We have a following setup:
- 4 Percona cluster nodes running 5.5.31-188.8.131.528. build x64
- 1 master r/w node with others standing as backup over HAProxy
The issue happens occasionally at random (sometimes two days in a row, sometimes after a few weeks).
The active node just stops processing queries and process list grows. There’s absolutely nothing in the error log (we have warnings enabled as well). By nothing I mean
there’s no usual warnings in log in that period as well (as in usual I mean “update was ineffective” sort of thing).
After that we issue a node restart and then it starts up normally. I have zero log trace that I can analyze (at least those I know about, such as mysqld error log, syslog etc.)

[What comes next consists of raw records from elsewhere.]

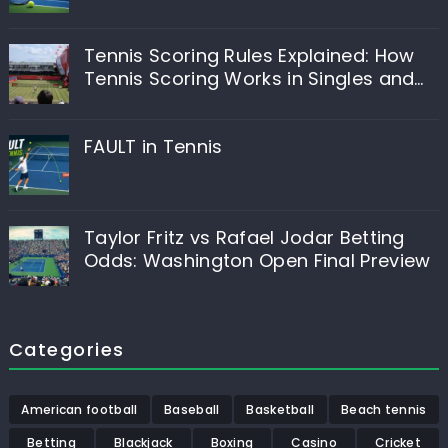
Tennis Scoring Rules Explained: How
Tennis Scoring Works in Singles and
Doubles
FAULT in Tennis
Taylor Fritz vs Rafael Jodar Betting
Odds: Washington Open Final Preview
Categories
American football
Baseball
Basketball
Beach tennis
Betting
Blackjack
Boxing
Casino
Cricket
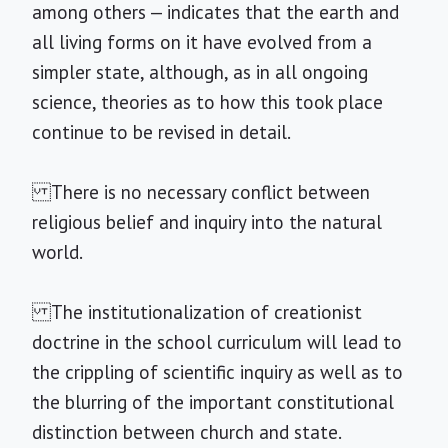
among others — indicates that the earth and
all living forms on it have evolved from a
simpler state, although, as in all ongoing
science, theories as to how this took place
continue to be revised in detail.
There is no necessary conflict between
religious belief and inquiry into the natural
world.
The institutionalization of creationist
doctrine in the school curriculum will lead to
the crippling of scientific inquiry as well as to
the blurring of the important constitutional
distinction between church and state.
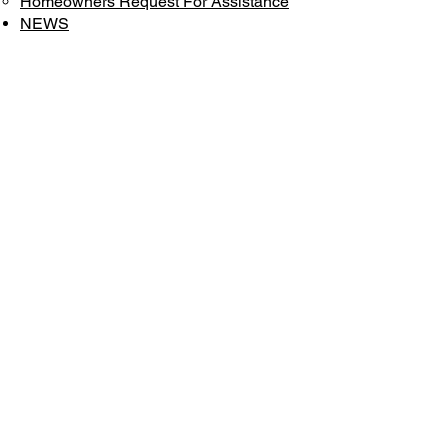
Homeowners Request For Assistance
NEWS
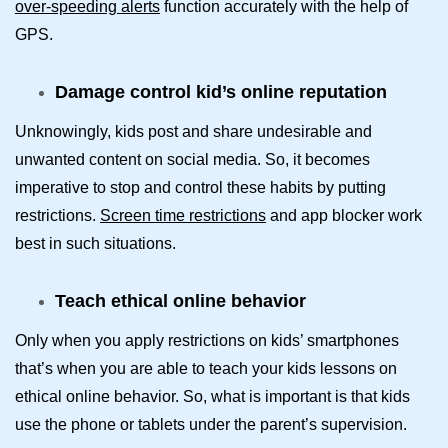
over-speeding alerts
function accurately with the help of
GPS.
Damage control kid’s online reputation
Unknowingly, kids post and share undesirable and
unwanted content on social media. So, it becomes
imperative to stop and control these habits by putting
restrictions.
Screen time restrictions
and app blocker work
best in such situations.
Teach ethical online behavior
Only when you apply restrictions on kids’ smartphones
that’s when you are able to teach your kids lessons on
ethical online behavior. So, what is important is that kids
use the phone or tablets under the parent’s supervision.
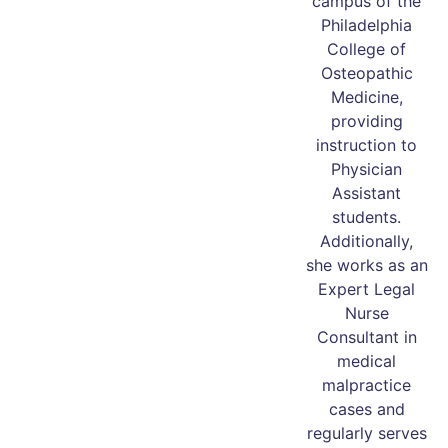
campus of the
Philadelphia
College of
Osteopathic
Medicine,
providing
instruction to
Physician
Assistant
students.
Additionally,
she works as an
Expert Legal
Nurse
Consultant in
medical
malpractice
cases and
regularly serves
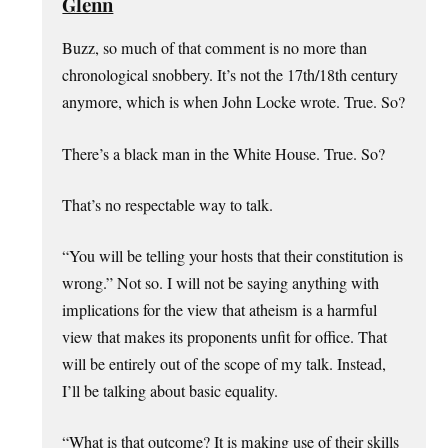
Glenn
Buzz, so much of that comment is no more than
chronological snobbery. It’s not the 17th/18th century
anymore, which is when John Locke wrote. True. So?
There’s a black man in the White House. True. So?
That’s no respectable way to talk.
“You will be telling your hosts that their constitution is
wrong.” Not so. I will not be saying anything with
implications for the view that atheism is a harmful
view that makes its proponents unfit for office. That
will be entirely out of the scope of my talk. Instead,
I’ll be talking about basic equality.
“What is that outcome? It is making use of their skills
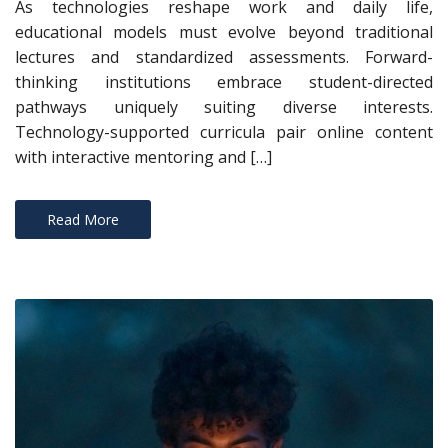
As technologies reshape work and daily life,
educational models must evolve beyond traditional
lectures and standardized assessments. Forward-
thinking institutions embrace student-directed
pathways uniquely suiting diverse interests.
Technology-supported curricula pair online content
with interactive mentoring and […]
Read More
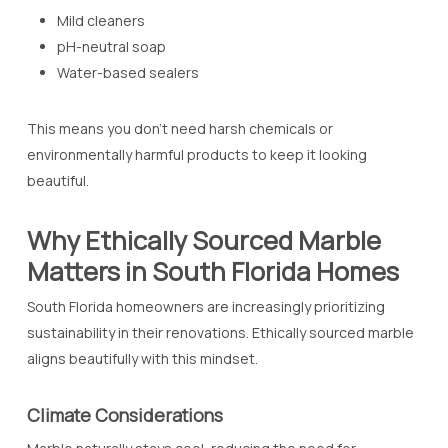
Mild cleaners
pH-neutral soap
Water-based sealers
This means you don’t need harsh chemicals or
environmentally harmful products to keep it looking
beautiful.
Why Ethically Sourced Marble
Matters in South Florida Homes
South Florida homeowners are increasingly prioritizing
sustainability in their renovations. Ethically sourced marble
aligns beautifully with this mindset.
Climate Considerations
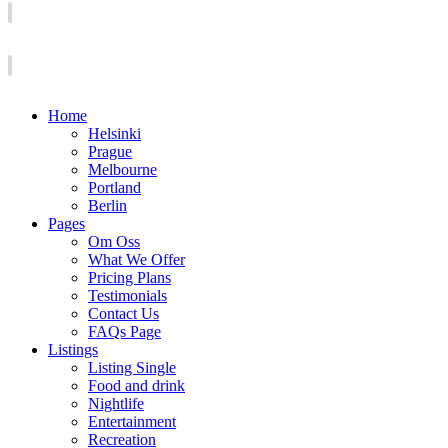
Home
Helsinki
Prague
Melbourne
Portland
Berlin
Pages
Om Oss
What We Offer
Pricing Plans
Testimonials
Contact Us
FAQs Page
Listings
Listing Single
Food and drink
Nightlife
Entertainment
Recreation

It’s not an memory/CPU issue, I’m monitoring server 0/24 for performance and there’s no anomaly in graphs.
What’s even worse, clustercheck script sees the node as fully synced and operational. I can connect to the instance, issue a query and it gets added to process list, but waits indefinitely as do other queries issued. So we have backup nodes ready to kick in but HAProxy never detects the outage.
The my.cnf buffer and memory parameters are the same as we had with standalone Percona Server that never hung and this server has even extra 8G of RAM over the standalone instance (40GB total).
Any ideas where to start the troubleshooting?